2015 Process Development Symposium
Multi-scale Dynamic Simulation and Optimization for Cost-effective Industrial Emission Reductions
Flaring emissions during CPI (chemical process industry) plant startups, shutdowns, and upsets causes tremendous raw material and energy losses and also results in adverse environmental and social impacts. For instance, an ethylene plant with 1.2 billion pounds of ethylene production per year may flare five million pounds of ethylene during one typical startup, which generates 15.4 million pounds of CO2, 7.5 K lbs of NOX, 40 K lbs of CO, and 100 K lbs of highly reactive VOCs. Unfortunately, current practices in flare minimization almost exclusively depend on industrial experience and the “end-of-the-pipe” control strategies. For instance, the installation of flare gas recovery units (FGRU) can capture flare gas for recycle and reuse. Conceivably, it is less desirable since the “waste gas” is already generated. Meanwhile, the capital expenditure and operating cost of FGRU is considerable.
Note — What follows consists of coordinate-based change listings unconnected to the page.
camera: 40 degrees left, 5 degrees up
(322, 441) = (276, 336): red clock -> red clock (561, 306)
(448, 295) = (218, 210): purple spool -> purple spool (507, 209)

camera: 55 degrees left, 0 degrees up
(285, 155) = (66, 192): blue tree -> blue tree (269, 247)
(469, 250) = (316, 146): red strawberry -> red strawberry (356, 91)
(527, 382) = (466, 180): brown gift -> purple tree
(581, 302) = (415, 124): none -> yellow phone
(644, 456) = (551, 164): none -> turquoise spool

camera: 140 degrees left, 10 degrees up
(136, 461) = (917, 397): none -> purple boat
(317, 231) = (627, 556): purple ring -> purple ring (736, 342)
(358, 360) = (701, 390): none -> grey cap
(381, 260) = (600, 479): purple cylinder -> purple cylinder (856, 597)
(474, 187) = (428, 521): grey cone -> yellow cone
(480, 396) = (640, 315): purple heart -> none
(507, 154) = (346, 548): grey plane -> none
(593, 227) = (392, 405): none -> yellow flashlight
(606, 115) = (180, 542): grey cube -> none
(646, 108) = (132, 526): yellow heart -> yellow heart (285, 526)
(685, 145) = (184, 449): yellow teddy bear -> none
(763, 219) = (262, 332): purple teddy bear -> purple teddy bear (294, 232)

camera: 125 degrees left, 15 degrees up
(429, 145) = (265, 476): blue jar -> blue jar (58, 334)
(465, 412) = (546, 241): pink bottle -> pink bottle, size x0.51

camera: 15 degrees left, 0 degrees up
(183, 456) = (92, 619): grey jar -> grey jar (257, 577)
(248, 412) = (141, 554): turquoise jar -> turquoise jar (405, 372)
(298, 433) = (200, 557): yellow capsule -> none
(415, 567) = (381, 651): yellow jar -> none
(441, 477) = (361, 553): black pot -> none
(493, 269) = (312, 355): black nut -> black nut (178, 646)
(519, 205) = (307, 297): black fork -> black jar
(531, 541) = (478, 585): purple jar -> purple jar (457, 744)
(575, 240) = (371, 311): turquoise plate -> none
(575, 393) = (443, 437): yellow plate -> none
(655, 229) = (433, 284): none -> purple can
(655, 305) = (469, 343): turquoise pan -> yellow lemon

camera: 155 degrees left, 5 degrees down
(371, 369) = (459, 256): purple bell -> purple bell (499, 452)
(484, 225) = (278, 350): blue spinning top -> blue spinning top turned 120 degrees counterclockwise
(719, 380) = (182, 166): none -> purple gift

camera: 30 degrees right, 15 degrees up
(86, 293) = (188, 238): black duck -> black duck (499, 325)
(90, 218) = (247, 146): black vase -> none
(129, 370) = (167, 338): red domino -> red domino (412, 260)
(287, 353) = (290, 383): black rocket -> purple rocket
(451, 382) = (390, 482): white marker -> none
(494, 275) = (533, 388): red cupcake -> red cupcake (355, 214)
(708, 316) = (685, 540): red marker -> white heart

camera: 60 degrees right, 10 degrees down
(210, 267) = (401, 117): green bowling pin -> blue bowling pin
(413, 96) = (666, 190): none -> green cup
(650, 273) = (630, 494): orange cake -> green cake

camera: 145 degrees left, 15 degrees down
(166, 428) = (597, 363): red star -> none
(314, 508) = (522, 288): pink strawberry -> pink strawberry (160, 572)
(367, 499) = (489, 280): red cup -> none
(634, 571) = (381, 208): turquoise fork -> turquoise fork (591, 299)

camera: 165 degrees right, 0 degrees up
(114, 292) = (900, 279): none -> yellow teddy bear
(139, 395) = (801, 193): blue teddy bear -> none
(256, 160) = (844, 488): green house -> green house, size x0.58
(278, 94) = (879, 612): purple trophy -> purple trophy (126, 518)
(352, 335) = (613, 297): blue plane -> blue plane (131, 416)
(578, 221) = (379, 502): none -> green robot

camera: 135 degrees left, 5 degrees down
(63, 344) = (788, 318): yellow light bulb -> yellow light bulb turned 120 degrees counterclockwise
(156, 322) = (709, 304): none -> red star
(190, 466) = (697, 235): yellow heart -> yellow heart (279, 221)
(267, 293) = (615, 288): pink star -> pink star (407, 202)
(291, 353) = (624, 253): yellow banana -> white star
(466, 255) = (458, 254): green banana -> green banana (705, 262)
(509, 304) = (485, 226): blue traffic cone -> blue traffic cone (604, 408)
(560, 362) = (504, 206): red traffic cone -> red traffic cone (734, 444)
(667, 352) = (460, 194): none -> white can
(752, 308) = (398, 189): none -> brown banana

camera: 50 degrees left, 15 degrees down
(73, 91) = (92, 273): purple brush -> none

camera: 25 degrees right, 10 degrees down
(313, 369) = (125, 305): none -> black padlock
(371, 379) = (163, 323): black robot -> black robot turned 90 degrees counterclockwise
Therefore, the key issue for existing CPI facilities to achieve significant emission reductions without large expenditures is to renovate current process designs and/or improve process operational strategies in a systematic way, so as to proactively and economically reduces emission sources instead of traditional “end-of-the-pipe” flare handling.
In this presentation, a systematic methodology on multi-scale dynamic simulation and optimization for cost-effective industrial emission reductions will be introduced. Since off-specification streams are inevitable during the plant turnaround operations, to significantly reduce flaring emission, they must be either recycled to the upstream process for online reuse, or stored somewhere temporarily for future reprocessing, when the plant manufacturing returns to stable operation. Thus, the off-spec products will be able to be reused instead of being flared. This presentation will address modeling and optimization for emission reduction under chemical plant start-up, shutdown, and upset conditions, as well as associated local air-quality impact studies. Both theoretical development and real plant test results could be presented.